Every week I walk in and step into the elevator and scan the medical prayer request sheet, half hoping her name isn’t on it, half hoping it is. I hope her name isn’t on the list because I’m not ready; I hope it is because she is.
And here is my response to that post (Feb 9, 2006):
The end of March marks a year since my grandfather passed away. He was so sick the last three months, there were days he didn’t know who we were & talked to people who were long gone from this earth. My father held vigil by his side through the good days and the bad that last three months.
We went because in the moments he was awake and lucid, we wanted him to know we were there and that we loved him no matter what.
We never wanted him to wake up alone.
Go, go whenever you are strong enough to go. Even if she does not acknowledge your presence, she feels it and it makes a difference.

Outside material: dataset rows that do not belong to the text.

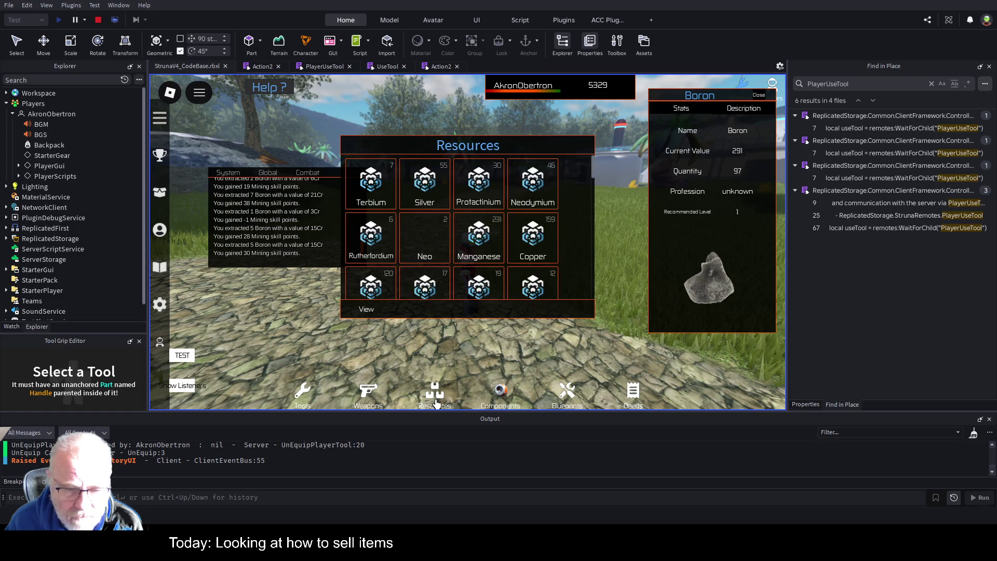
left_click(634, 400)
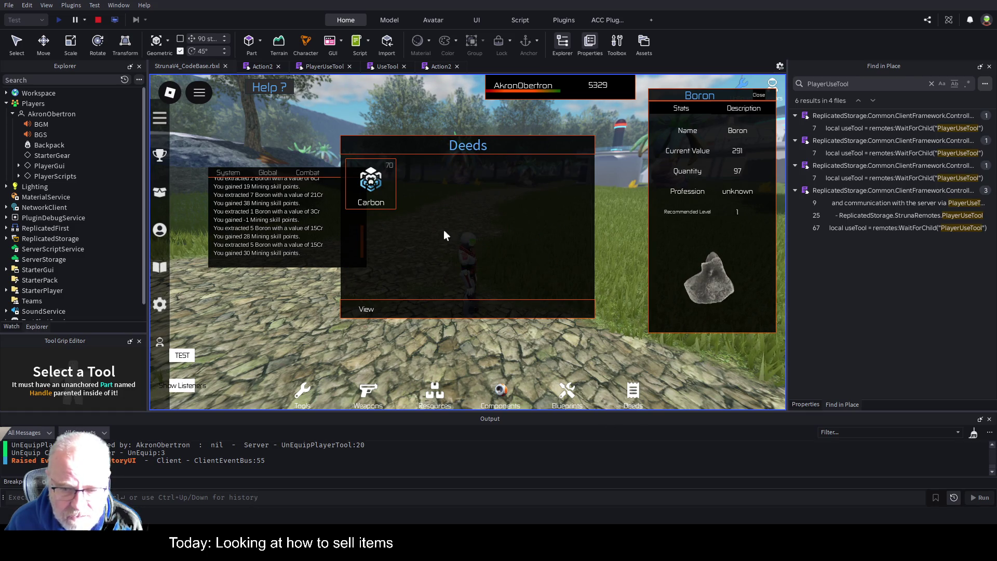
left_click(380, 190)
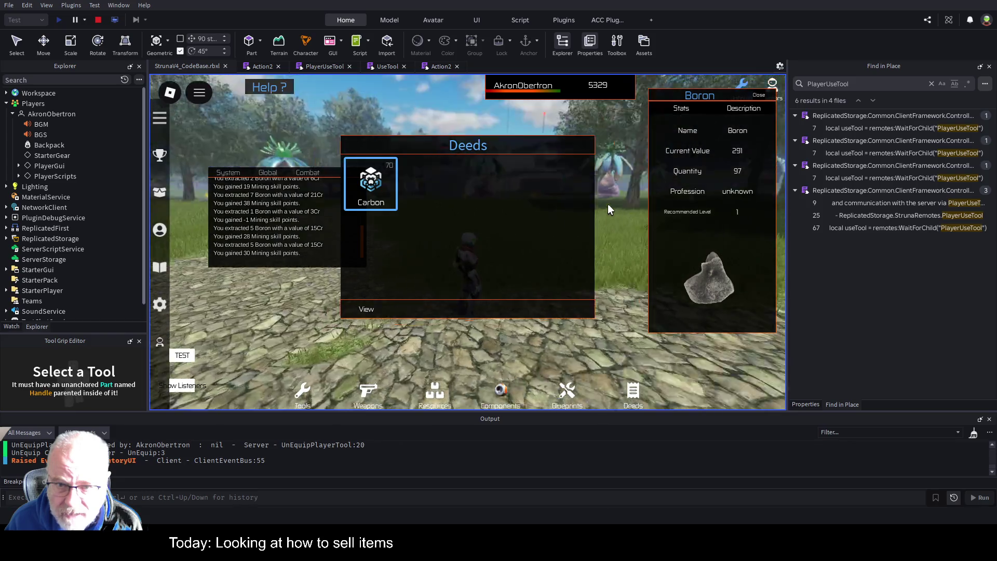
left_click(755, 94)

I am weeping tonight reading through Grete’s posts on Sister Sponsa. I’m weeping because I never met her. I’m weeping because Grete lives in VA now and wasn’t there at the very end. I’m weeping because I miss my grandpa.
Please pray for Grete. Please pray for Grete’s family. Please pray for the nuns in the home where Sister Sponsa lived after she was too old to work as a nun. She is home with her Father above – what could be more exciting. Grete’s words about the list in the elevator bring that home the best.
Thanks for letting me vent. I don’t think I expected to react to losing a stranger in the way that I did.